The Virgin Mother is seated upon the stone on which the cross had been erected. The dead Christ lies before her. The scene corresponds with nothing in the biblical account. It illustrates no single verse. But it does more. It breathes the very spirit of the Christian narrative, for it interprets its inner meaning in its most vital and useful sense. We can see at once that Angelo would have been false to his art had he been more faithful to the current conception of Christian truth. He was no preacher. He was not expounding a faith. What he took from the Bible story was the divine grief of a mother for an all-perfect son. His task was to translate that without the loss of one iota of physical or moral beauty. Condivi tells us that there were many who complained that the mother was too young when compared with her son, and that he himself laid the matter before Michael Angelo for explanation. The sculptor’s answer is an example of what a perfect humanist—and that is very near to saying a perfect man—would have said. It is so characteristic of the sculptor that no apology for quoting it at length is necessary. “One day,” says Condivi, “I was talking to Michael Angelo of this objection.”
MICHAEL ANGELO
MOSES
(TOMB OF JULIUS II.)
“Do you not know,” he said, “that chaste women retain their fresh looks much longer than those who are not chaste?
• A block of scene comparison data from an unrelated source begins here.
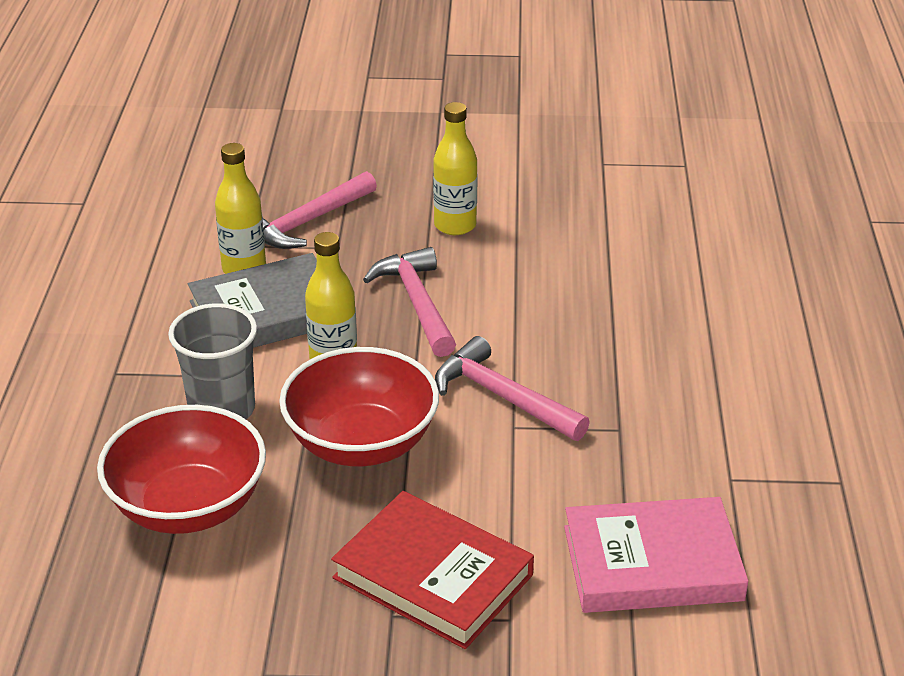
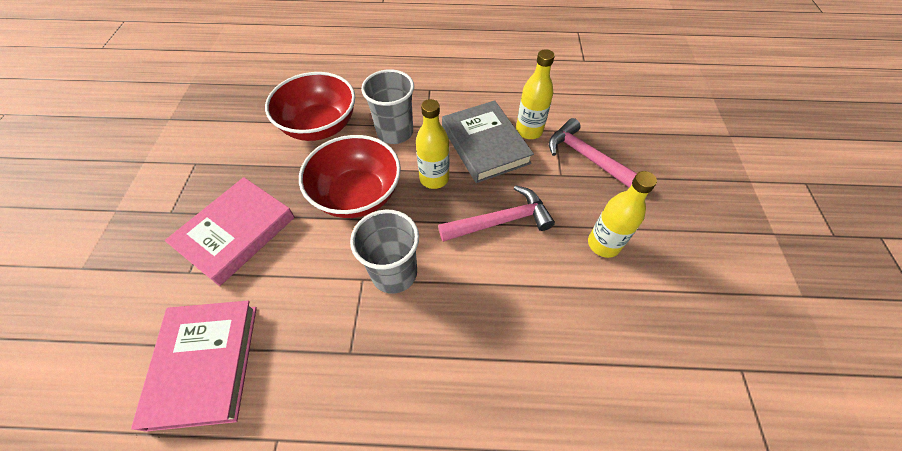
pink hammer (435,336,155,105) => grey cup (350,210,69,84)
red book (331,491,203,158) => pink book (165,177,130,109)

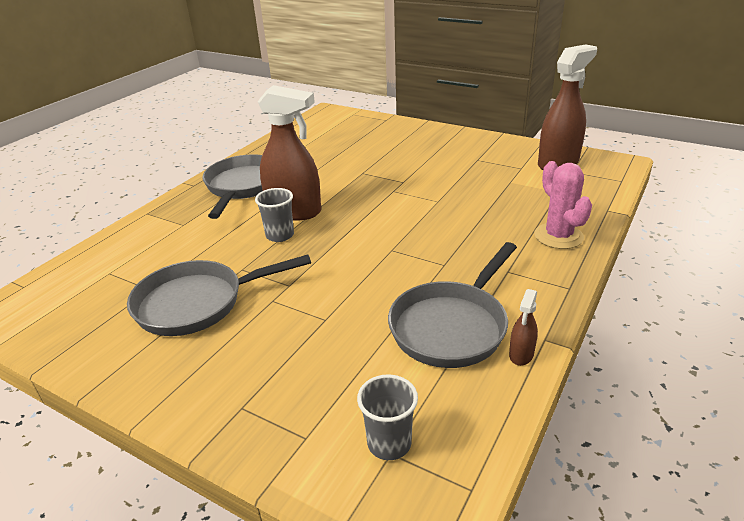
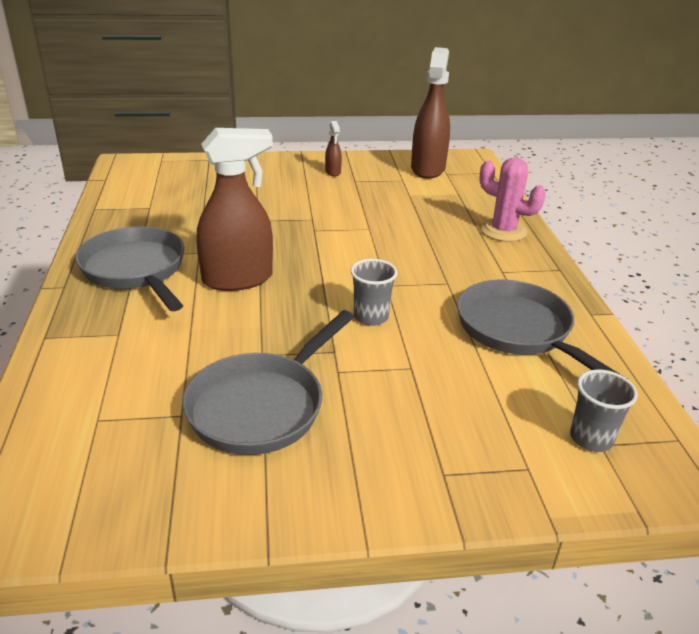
grey cup (255,188,39,54) => grey cup (351,259,47,67), move
brown spray bottle (509,289,29,77) => brown spray bottle (325,121,17,55), move
grey pan (388,242,129,126) => grey pan (457,279,172,101), 150 degrees clockwise

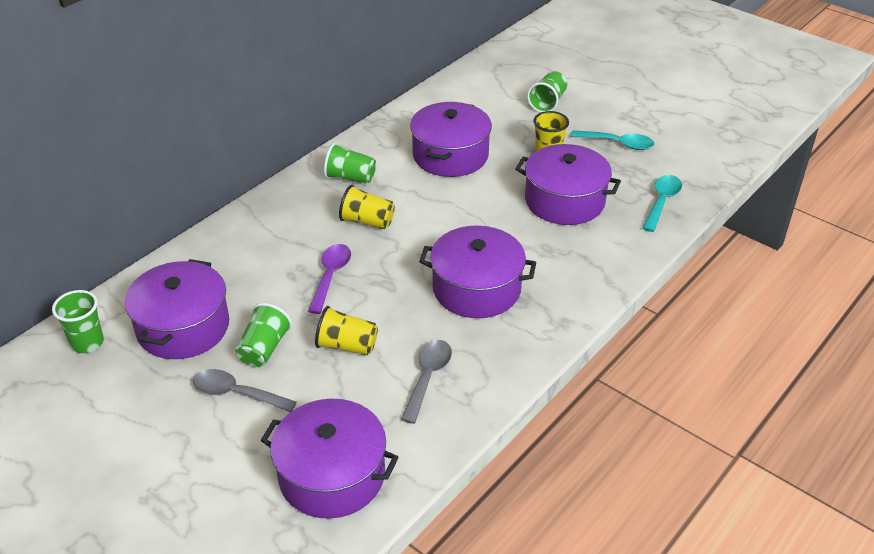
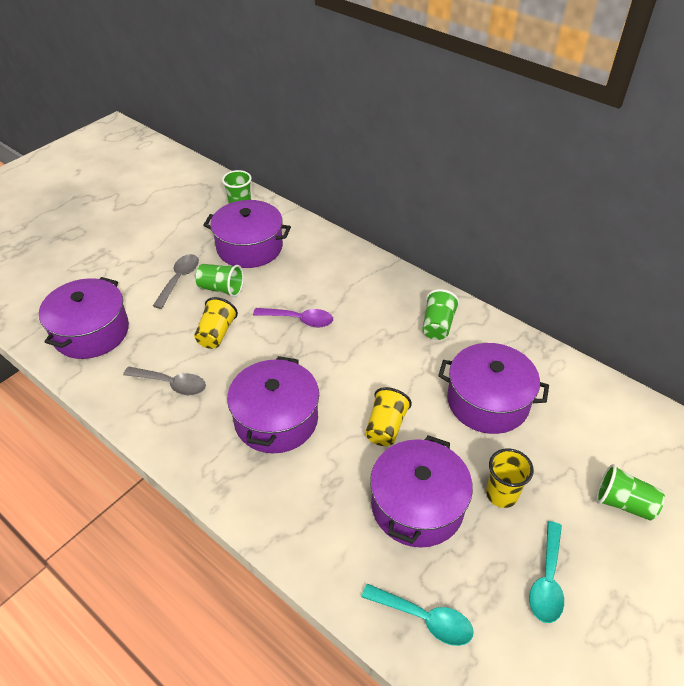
yellow cup (339,185,56,44) => yellow cup (365,387,47,59), move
How much more, therefore, a virgin in whom not even the least unchaste desire ever arose? And I tell you, moreover, that such freshness and flower of youth besides being maintained in her by natural causes, it may possibly be that it was ordained by the Divine Power to prove to the world the virginity and perpetual purity of the Mother. It was not necessary in the Son; but rather the contrary; wishing to show that the Son of God took upon himself a true human body, subject to all the ills of man, excepting only sin; he did not allow the divine in him to hold back the human, but let it run its course and obey its laws, as was proved in his appointed time. Do not wonder then, that I have for all these reasons, made the most Holy Virgin, Mother of God, a great deal younger in comparison with her Son than she is usually represented. To the Son I have allotted his full age.”
The “[Pieta]” and the “[David]” are the typical works of Angelo’s first period—that in which the influences of humanism were paramount. But it is in the sculptures of his second period that we can detect the workings of the deep philosophical poetry which inspired the most characteristic of his works—the tomb of Julius II. and the monuments in the Medici chapel at Florence.
Neither was ever finished. The Medici monuments are the more complete, for the majesty of the sculptor’s first conception for the tomb of Julius II. can now be only guessed from a few rough sketches, half a dozen measurements and the well-known “[Moses].” Yet it occupies a unique place in the history of Italian art as the foremost work by an Italian sculptor which arose directly out of the ambition of the Church to make the Pope’s temporal authority equal his spiritual.
The principle of utilizing the painter, the sculptor, and the architect for this purpose had been enunciated fifty years earlier. Recognizing that the earlier aim, which had sought to enforce a spiritual despotism by making the belief in a God-inspired pontiff universal, had failed, Nicholas V. determined to try the effect of making the Pope into a king. His court was to be the centre of European culture. With the aid of the vast wealth poured into the papal coffers during the Jubilee of 1450, Nicholas began by making the Vatican quarter of Rome a veritable stronghold for the sovereign pontiff. His full ambition was disclosed when his will was read to the princes of the church assembled round his deathbed. In this Nicholas V. showed that the Popes could be secured from internal revolution and external force by one thing only. That was by making the seat of the papacy so splendid in the eyes of Christendom that it would possess the sanctity that had attached to Imperial Rome itself. It was this great aim that Michael Angelo spent the best years of his life in forwarding. The personal ambition of each Pope interfered with the free progress of the great ideal, but it furnished a strong motive for many years, and actuated both of Angelo’s great patrons, Julius II. and Leo X.